# ЗАДАНИЕ:
Ответьте на вопросы по отрывку воспоминаний о фронтовиках:
1. В какой газете автор работал спецкором?
2. Чем красноармеец объяснил, что его руки выше кистей выглядят как ошпаренные?
3. Кого, по упрекам «говорунов-демократов», убирали из людных мест?

# ОТРЫВОК ТЕКСТА:

Спустя многие годы, когда мне пришлось работать спецкором газеты ЦК КПСС «Сельская жизнь», я пережил это состояние вновь, стоя около установленного в одной из сельских школ под Ельцом бюста поэту Павлу Шубину – автору слов легендарной песни, кою столь вдохновенно пели в детстве моем земляки-фронтовики. В школьном музее я осматривал личные вещи поэта, деревенского мальчика, ушедшего на войну, читал незнакомые мне до селе проникновеннейшие стихи о родном поселении Чернава, называемого стихотворцем «Родиной в подробностях простых», о землячках-девушках «в цветастых полушалках, – встретишь и не вспомнишь об иных». И слушал рассказ о его кончине – «в скверике, поутру, от разрыва сердца». О боже, ведь так же скончался и поэт-фронтовик Алексей Фатьянов, да и до обмирания сердца любимый мною и матерью моею капитан, а впоследствии подполковник Советской Армии, Константин Михайлович Смирнов. Позвонил жене с работы: «Иду домой». – Поднялся из-за стола и рухнул замертво. В пятьдесят лет от роду.
Вспомнился рассказ матери, как после ранения в битве под Москвой, подлечившись в госпитале, приехал Костенька на побывку. Прилег на лавке, рукава гимнастерки закатались до локтя. Смотрит сестрица и не поймет, отчего это руки брата выше кистей как бы ошпарены, затянуты красновато-дрожащей кожицей. «А-а, – объяснил проснувшийся красноармеец, – это вши обглодали руки, когда мы в окопах без смены стояли. Кисти-то на морозе: насекомые их не кусали, а закрытое тело жгли не щадя».
Осознание ужаса кровавой мясорубки, через которую прошли наши люди, могло бы опрокинуть в бездну отчаяния, свести с ума кого угодно, если бы… Сейчас говоруны-демократы это называют циничной большевистской обработкой сознания, ложью, и даже величайшим преступлением перед народом, от которого, дескать, всячески скрывали горькую правду, обвивая страну кумачом, гремя победными фанфарами и славными песнями, убирая из людных мест инвалидов, увечных, калек.

Фрагменты набора данных:
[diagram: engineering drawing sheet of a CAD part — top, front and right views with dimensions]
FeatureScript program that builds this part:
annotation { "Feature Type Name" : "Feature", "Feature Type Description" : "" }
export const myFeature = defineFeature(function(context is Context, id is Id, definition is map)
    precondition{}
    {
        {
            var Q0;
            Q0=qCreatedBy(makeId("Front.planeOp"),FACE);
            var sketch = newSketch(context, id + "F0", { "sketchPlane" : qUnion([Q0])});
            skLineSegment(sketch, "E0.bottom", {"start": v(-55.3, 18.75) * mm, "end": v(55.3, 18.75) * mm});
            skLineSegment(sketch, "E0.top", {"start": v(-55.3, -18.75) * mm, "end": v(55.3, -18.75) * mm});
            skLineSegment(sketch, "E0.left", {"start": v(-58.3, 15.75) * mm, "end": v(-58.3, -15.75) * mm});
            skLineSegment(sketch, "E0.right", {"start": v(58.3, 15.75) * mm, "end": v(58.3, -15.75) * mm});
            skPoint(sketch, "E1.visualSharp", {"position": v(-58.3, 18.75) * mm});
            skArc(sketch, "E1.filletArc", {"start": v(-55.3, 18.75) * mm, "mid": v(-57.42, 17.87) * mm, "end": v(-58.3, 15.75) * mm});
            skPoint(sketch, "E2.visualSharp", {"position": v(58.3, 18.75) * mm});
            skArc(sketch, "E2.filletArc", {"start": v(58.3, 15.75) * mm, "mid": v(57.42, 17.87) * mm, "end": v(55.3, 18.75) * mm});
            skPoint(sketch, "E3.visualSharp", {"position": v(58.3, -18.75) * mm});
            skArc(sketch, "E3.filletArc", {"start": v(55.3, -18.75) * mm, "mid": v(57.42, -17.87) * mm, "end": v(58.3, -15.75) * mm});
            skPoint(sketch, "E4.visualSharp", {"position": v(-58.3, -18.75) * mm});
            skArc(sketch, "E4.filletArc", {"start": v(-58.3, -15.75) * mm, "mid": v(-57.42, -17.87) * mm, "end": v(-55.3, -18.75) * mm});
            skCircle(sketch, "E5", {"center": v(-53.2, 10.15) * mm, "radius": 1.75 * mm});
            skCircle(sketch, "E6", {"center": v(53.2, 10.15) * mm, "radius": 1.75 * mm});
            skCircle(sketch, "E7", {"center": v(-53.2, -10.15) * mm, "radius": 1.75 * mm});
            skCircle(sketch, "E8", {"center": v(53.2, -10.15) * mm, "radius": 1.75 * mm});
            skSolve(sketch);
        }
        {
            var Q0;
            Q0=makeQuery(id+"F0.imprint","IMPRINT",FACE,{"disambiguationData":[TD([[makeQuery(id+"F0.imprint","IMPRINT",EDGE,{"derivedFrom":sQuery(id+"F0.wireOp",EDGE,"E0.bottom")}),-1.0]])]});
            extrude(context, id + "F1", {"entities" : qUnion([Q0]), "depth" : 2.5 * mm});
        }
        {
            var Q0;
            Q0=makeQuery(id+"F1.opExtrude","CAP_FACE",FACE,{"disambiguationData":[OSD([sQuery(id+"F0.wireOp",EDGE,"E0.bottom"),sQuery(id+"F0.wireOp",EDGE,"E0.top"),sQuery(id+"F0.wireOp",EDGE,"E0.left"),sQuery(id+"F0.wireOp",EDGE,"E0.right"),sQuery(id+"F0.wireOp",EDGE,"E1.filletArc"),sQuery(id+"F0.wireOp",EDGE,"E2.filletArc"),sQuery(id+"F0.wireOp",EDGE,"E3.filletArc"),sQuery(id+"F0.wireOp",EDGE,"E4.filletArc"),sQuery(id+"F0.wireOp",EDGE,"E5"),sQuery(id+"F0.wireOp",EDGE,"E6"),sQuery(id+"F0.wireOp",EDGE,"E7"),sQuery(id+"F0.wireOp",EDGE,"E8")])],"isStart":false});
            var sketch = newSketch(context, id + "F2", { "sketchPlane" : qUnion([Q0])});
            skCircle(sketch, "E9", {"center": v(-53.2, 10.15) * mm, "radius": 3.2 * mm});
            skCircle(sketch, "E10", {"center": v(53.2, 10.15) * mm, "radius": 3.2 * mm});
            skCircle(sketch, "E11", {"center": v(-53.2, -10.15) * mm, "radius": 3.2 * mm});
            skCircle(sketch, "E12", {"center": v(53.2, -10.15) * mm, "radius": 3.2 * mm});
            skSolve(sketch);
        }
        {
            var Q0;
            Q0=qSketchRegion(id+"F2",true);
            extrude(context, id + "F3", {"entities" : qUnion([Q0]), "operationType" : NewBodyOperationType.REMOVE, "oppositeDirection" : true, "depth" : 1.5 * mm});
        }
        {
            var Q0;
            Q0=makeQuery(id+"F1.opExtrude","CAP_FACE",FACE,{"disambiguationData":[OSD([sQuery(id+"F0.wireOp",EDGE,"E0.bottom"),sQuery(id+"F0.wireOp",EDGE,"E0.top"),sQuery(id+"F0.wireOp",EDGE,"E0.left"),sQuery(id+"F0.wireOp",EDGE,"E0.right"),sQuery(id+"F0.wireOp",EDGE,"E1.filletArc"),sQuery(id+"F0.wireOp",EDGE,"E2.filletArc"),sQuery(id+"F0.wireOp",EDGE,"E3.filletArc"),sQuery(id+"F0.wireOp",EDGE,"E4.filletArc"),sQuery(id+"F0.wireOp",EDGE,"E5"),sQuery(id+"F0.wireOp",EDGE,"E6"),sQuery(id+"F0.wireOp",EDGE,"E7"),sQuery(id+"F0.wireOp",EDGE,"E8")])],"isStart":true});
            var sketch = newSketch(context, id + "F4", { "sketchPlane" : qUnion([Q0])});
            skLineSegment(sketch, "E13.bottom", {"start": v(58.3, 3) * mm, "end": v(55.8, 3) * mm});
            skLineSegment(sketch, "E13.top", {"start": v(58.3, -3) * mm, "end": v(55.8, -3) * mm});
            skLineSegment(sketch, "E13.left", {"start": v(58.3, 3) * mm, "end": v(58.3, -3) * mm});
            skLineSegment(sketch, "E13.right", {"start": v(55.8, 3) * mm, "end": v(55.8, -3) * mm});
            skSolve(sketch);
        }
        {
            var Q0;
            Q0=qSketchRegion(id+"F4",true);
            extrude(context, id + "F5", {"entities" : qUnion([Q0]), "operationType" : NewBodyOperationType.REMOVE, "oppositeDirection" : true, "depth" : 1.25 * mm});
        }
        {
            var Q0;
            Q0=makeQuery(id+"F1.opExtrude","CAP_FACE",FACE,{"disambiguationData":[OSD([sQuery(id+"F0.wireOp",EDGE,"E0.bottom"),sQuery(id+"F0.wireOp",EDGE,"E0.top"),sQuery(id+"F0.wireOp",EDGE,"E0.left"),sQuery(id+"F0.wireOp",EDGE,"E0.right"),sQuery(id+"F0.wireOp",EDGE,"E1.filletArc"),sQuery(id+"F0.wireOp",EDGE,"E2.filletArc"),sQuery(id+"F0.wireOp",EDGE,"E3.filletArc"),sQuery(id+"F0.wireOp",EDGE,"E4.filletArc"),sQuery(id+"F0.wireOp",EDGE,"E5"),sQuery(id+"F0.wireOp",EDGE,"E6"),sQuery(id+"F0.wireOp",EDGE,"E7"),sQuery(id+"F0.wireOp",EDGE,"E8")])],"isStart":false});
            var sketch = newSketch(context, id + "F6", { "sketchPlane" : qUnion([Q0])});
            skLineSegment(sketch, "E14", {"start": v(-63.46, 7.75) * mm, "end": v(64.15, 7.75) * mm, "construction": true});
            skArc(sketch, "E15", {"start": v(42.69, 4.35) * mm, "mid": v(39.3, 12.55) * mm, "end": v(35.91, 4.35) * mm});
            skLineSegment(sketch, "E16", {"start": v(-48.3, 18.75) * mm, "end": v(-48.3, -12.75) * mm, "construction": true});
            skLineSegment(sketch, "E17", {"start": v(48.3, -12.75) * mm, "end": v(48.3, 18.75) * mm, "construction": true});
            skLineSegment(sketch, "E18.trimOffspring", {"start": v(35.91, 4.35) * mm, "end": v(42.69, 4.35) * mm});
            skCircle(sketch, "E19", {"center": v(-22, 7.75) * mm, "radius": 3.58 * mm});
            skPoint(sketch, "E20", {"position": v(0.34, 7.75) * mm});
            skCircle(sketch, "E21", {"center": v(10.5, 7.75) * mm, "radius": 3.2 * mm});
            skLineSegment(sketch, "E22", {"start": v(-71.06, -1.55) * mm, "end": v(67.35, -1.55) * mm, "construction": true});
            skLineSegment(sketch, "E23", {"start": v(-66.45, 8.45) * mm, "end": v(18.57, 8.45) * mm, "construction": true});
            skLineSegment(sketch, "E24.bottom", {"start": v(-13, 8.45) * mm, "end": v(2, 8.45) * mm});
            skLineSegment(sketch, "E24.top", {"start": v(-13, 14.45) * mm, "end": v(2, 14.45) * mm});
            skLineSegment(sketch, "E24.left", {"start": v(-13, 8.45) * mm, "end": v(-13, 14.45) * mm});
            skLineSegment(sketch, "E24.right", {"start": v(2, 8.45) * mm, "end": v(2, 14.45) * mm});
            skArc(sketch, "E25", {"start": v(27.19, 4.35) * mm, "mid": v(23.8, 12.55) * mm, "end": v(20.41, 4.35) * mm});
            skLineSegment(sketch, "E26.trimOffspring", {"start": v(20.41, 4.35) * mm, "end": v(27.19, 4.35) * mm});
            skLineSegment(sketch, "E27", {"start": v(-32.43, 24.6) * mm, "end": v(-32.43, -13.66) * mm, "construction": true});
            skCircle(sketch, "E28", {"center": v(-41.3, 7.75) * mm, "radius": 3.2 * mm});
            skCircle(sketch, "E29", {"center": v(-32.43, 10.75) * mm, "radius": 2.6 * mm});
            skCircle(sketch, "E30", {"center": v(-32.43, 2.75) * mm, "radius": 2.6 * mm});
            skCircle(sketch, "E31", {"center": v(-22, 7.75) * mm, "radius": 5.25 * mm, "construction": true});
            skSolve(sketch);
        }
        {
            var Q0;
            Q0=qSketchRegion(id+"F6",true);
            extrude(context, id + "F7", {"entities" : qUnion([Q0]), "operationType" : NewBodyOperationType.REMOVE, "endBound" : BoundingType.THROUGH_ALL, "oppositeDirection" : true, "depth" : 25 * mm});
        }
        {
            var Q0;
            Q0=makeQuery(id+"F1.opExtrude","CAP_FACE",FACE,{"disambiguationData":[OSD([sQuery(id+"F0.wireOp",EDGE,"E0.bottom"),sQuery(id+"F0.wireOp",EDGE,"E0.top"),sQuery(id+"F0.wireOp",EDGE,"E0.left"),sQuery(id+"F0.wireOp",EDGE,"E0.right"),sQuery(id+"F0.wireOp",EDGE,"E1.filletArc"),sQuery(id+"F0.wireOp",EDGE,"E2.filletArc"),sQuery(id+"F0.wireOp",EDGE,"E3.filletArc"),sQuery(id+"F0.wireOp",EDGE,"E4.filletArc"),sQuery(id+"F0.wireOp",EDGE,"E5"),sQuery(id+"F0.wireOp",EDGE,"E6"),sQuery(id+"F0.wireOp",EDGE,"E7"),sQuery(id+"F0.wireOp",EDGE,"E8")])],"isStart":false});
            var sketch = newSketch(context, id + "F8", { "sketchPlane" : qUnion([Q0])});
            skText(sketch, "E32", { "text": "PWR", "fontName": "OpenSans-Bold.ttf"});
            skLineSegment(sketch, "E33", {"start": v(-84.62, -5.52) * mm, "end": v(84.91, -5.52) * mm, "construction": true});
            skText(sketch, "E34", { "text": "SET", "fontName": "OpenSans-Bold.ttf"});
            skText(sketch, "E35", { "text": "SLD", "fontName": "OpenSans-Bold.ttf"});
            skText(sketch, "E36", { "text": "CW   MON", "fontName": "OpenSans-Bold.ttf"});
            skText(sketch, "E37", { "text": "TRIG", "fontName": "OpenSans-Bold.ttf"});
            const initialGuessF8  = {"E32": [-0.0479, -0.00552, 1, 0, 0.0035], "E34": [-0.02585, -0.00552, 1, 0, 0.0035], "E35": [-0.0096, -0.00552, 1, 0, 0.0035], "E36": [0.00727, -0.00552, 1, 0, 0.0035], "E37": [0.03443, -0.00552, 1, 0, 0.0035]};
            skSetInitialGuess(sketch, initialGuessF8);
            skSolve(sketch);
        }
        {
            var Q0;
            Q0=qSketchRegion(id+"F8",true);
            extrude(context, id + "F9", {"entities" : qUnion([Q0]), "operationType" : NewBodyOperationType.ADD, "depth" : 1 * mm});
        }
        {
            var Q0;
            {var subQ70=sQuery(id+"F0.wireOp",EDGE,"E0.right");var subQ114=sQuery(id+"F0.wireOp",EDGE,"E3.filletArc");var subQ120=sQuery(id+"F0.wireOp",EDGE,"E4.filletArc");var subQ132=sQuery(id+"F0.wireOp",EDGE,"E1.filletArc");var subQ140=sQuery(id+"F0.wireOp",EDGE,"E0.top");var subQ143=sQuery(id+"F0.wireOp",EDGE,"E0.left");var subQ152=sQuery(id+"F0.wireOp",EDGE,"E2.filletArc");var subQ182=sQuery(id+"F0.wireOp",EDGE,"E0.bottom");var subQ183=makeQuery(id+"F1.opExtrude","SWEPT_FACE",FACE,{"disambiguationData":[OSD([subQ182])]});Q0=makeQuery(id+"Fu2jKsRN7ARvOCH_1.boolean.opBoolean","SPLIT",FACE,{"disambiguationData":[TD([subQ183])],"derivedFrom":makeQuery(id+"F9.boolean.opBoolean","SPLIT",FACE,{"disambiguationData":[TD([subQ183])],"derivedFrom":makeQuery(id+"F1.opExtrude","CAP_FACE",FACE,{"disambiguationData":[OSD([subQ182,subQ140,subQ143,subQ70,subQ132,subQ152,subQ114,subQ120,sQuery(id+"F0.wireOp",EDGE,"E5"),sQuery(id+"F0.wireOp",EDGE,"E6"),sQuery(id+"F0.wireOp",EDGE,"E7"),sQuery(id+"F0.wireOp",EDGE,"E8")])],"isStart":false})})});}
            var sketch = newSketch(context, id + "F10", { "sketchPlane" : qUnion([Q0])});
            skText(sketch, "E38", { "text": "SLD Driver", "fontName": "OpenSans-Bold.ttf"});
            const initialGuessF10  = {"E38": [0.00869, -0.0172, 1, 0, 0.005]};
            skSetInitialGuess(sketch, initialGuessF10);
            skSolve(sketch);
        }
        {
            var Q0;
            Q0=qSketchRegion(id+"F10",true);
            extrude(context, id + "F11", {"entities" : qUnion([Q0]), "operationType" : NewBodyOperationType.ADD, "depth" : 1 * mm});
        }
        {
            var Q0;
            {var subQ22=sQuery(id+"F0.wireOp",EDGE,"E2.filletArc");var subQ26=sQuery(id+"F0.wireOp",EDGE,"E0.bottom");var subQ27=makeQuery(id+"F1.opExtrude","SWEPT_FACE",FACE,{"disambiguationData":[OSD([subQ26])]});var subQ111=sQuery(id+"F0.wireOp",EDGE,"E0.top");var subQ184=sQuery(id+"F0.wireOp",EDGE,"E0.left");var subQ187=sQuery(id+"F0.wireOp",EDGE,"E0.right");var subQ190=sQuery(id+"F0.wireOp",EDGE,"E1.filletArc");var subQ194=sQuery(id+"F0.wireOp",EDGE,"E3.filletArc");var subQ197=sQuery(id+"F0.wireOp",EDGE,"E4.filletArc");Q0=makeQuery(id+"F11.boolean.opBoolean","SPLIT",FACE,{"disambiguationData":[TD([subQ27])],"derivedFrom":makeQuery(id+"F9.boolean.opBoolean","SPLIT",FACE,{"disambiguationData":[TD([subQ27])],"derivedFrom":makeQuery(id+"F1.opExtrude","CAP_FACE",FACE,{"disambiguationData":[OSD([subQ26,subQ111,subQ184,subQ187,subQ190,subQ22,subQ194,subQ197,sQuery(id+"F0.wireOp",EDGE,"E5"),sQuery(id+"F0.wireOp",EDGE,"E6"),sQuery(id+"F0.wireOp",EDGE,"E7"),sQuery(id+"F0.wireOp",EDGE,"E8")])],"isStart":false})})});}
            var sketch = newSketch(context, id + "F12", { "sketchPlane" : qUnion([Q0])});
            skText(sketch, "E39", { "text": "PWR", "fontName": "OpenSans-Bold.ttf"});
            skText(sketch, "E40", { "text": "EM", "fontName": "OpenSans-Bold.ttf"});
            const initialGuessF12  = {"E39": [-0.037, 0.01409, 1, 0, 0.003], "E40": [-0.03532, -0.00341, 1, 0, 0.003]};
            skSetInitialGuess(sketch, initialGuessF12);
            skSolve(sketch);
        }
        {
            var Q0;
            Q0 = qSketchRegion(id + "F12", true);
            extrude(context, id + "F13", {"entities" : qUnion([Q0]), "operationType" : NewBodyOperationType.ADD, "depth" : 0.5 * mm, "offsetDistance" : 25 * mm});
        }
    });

# ОТВЕТ:
1. В газете ЦК КПСС «Сельская жизнь».
2. Руки обглодали вши, пока бойцы без смены стояли в окопах.
3. Инвалидов, увечных и калек.